=== What you will do ===
Below this line is a set of entries; quote exactly the lines from the line that contains "Statistical Uniform Price" to the line that contains "Number of Handlers", both lines included.

****************

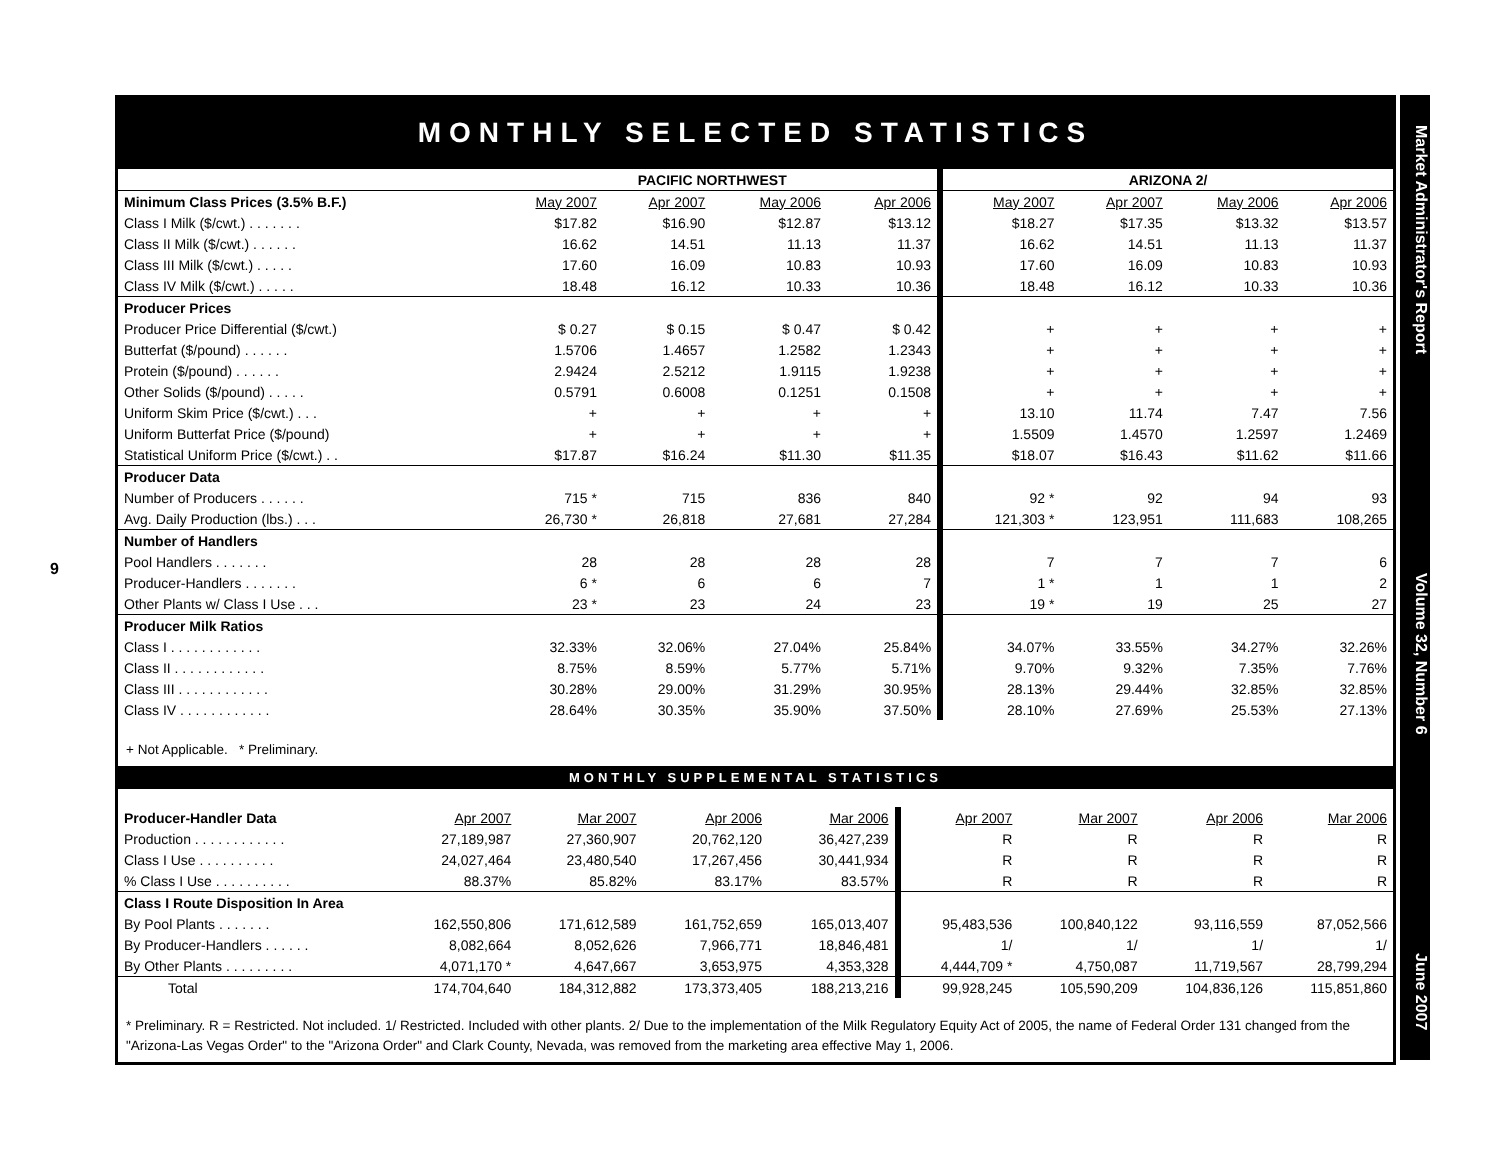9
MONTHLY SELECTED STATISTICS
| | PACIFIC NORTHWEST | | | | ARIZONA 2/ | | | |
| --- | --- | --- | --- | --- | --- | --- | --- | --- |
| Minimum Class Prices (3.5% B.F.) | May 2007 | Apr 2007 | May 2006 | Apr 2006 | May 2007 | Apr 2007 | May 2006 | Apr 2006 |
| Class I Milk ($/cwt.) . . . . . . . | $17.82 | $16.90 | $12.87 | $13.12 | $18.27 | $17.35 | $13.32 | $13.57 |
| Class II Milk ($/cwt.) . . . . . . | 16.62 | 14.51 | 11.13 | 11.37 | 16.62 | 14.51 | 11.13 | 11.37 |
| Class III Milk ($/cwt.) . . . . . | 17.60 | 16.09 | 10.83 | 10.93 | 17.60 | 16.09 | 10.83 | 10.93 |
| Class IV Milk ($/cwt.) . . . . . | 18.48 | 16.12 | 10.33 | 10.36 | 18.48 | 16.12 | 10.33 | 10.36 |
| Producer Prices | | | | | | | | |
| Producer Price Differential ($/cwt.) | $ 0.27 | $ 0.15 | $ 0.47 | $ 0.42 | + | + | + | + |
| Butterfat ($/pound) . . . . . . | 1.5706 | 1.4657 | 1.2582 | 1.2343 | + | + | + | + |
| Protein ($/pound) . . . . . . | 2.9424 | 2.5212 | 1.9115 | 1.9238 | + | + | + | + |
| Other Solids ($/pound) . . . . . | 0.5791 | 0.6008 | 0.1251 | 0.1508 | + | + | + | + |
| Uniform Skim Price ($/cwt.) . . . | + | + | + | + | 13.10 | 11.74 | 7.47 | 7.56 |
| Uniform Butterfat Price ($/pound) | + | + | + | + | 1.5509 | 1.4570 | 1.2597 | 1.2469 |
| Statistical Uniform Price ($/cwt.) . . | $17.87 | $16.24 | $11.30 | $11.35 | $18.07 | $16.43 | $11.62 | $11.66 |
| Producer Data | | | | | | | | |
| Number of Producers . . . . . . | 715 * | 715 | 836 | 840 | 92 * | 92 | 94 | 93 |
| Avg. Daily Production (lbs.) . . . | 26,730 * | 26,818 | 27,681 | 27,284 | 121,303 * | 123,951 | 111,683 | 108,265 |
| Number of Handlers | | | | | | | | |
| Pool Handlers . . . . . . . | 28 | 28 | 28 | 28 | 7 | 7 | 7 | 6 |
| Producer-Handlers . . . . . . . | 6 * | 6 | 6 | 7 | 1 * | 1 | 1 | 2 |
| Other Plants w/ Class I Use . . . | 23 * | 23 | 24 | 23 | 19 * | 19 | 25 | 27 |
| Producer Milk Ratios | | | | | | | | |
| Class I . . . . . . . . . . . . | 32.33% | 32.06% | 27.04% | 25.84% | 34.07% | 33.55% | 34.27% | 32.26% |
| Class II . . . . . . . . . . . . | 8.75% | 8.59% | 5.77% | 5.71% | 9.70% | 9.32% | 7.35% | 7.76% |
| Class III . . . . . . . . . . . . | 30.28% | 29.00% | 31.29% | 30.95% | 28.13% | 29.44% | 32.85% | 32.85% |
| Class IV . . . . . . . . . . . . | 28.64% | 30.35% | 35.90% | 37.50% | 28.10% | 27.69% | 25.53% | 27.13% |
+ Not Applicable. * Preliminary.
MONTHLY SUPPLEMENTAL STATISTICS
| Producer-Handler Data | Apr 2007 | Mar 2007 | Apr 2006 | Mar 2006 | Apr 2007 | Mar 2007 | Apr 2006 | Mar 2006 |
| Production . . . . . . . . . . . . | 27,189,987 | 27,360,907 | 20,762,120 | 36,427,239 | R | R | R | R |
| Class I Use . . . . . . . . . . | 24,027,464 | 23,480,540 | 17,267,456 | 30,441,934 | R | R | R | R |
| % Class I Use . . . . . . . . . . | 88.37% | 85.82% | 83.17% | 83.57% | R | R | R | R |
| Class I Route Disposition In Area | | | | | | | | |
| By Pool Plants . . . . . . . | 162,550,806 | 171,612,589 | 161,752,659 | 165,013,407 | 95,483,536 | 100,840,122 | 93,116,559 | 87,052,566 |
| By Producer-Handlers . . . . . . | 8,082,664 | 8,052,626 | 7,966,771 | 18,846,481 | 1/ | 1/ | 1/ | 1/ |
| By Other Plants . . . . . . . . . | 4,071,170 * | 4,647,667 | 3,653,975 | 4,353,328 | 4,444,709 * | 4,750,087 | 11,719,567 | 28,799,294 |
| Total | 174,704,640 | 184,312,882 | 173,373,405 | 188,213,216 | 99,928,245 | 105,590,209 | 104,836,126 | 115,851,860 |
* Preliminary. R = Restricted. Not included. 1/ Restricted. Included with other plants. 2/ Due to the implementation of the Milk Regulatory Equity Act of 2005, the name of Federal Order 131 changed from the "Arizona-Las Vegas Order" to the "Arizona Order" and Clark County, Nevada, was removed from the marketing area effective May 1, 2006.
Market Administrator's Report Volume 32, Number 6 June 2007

****************

=== Response to the exercise ===
| Statistical Uniform Price ($/cwt.) . . | $17.87 | $16.24 | $11.30 | $11.35 | $18.07 | $16.43 | $11.62 | $11.66 |
| Producer Data | | | | | | | | |
| Number of Producers . . . . . . | 715 * | 715 | 836 | 840 | 92 * | 92 | 94 | 93 |
| Avg. Daily Production (lbs.) . . . | 26,730 * | 26,818 | 27,681 | 27,284 | 121,303 * | 123,951 | 111,683 | 108,265 |
| Number of Handlers | | | | | | | | |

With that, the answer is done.